EDIT: Thank you for the help. More questions:

Is it true that a wrapper (e.g., inner) is only necessary when parameters are being passed? Because I see decorator examples without wrappers, and no parameters are passed, and they work just fine.

A decorator used without parameters (in the @decorname use) is called with the function being decorated, and must return a function; a decorator used with parameters (like @decorname(23)) must return a ("higher-order") function which in turn is called with the function being decorated, and must return a function. Whether the function being decorated takes parameter or not, does not change this set of rules. It's technically possible to achieve this without inner functions (which I assume is what you mean by "wrappers"?) but it's pretty rare to do so.

From reading the Python docs some more, functools appears useful; is its main purpose to preserve the metadata of the original function (e.g., algo1.name and algo1.doc)?

Yes, functools.wraps is used exactly for this purpose (functools also contains partial which has a completely different purpose).

With the signatures def algo1(X, A, S, c) and def inner(X, A=None, S=None, K=2, maxiter=10, c=0.1), the call algo1(X, maxiter=20) still works. Syntactically, I'm not sure why that is. For learning purposes, could you clarify (or cite a reference)? Thanks!
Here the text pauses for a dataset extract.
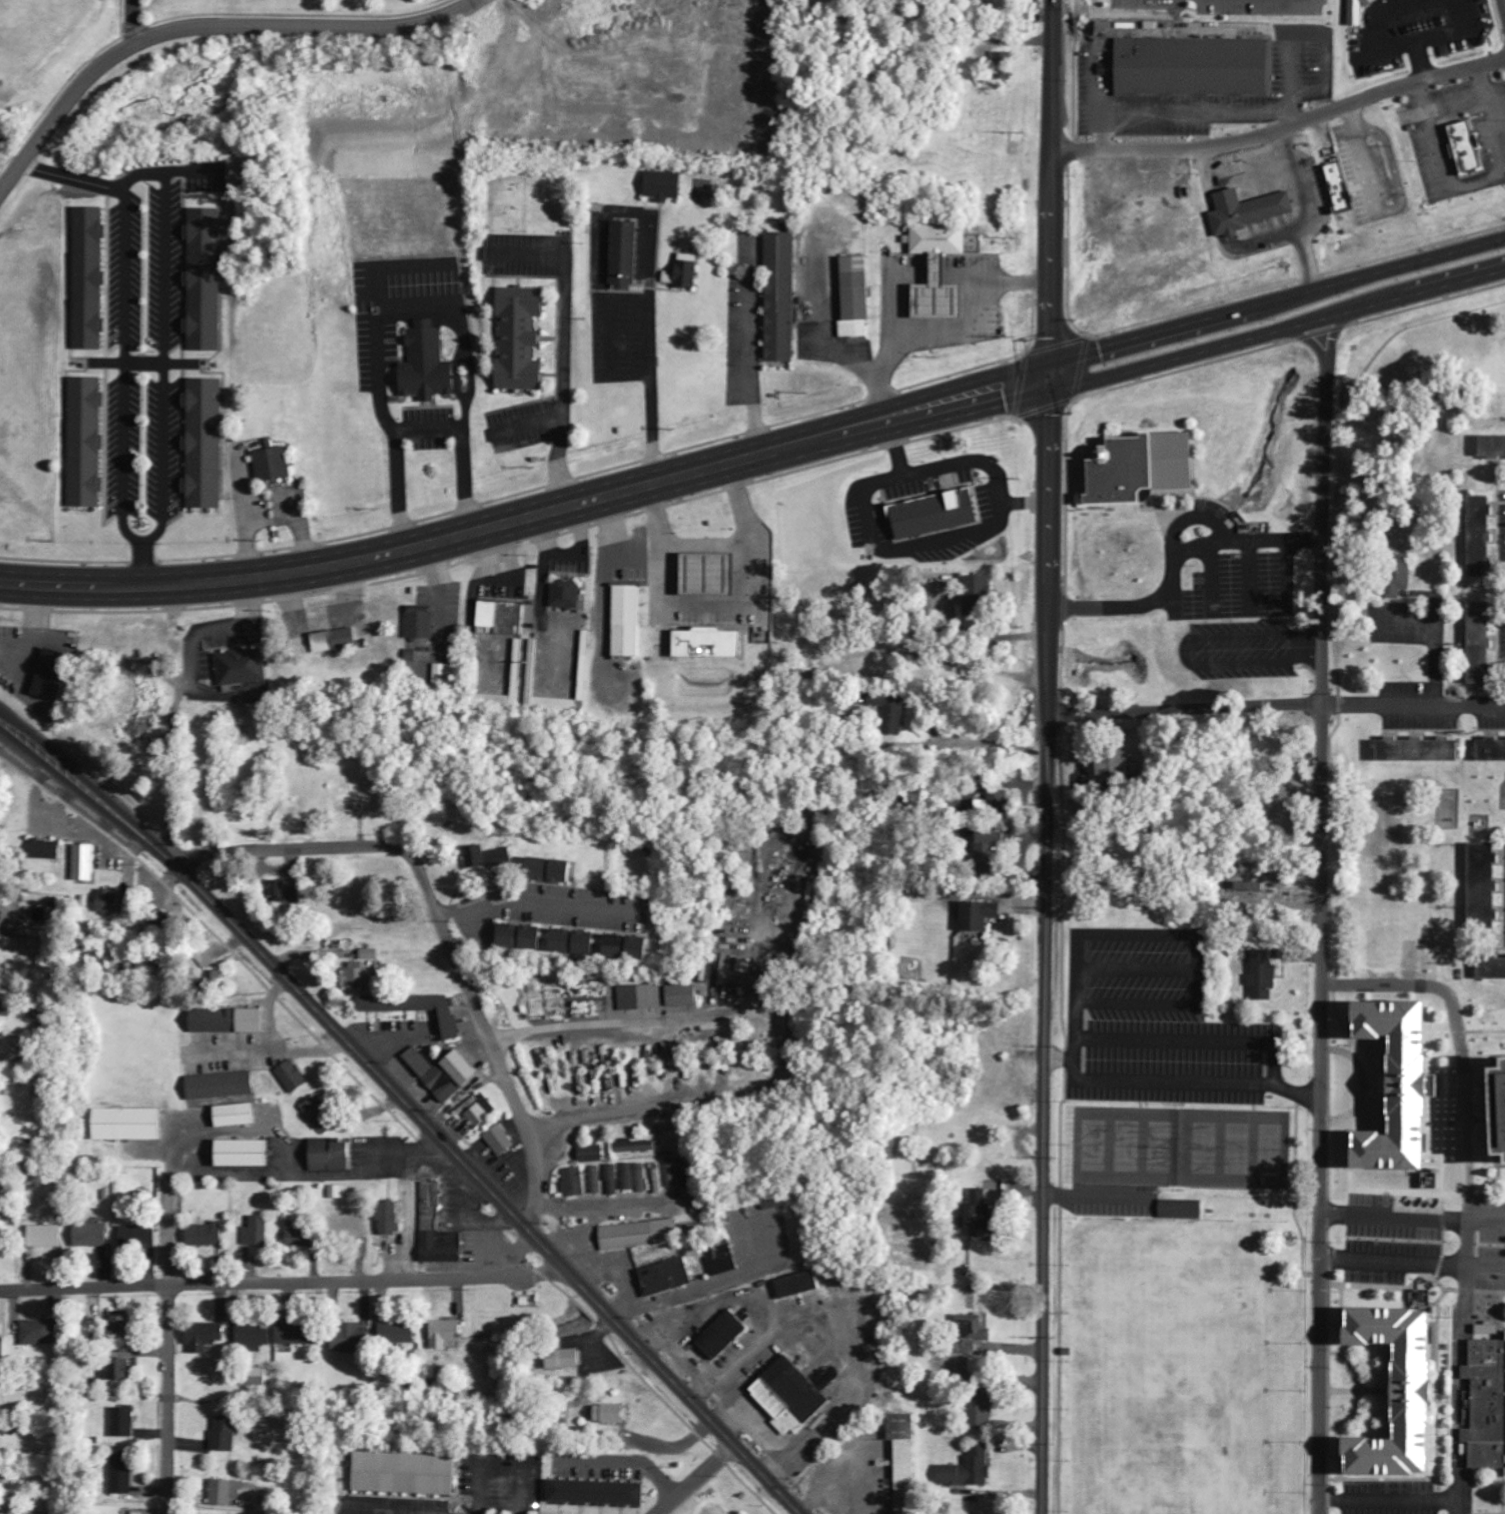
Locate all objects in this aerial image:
road: (1504, 3)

It's because inner is the function that's actually called with those parameters (after algo1 has been decorated) and only passes down (to the "real underlying algo1) parameters X, A, S, c (in the version where the wrapped algo1 is given the simplified signature). The problem, as I mentioned above, is that this makes the metadata (specifically the signature) different between the function getting decorated, and the resulting decorated function; that is pretty confusing to read and maintain, so one normally keeps the same signature at both levels, save special circumstances.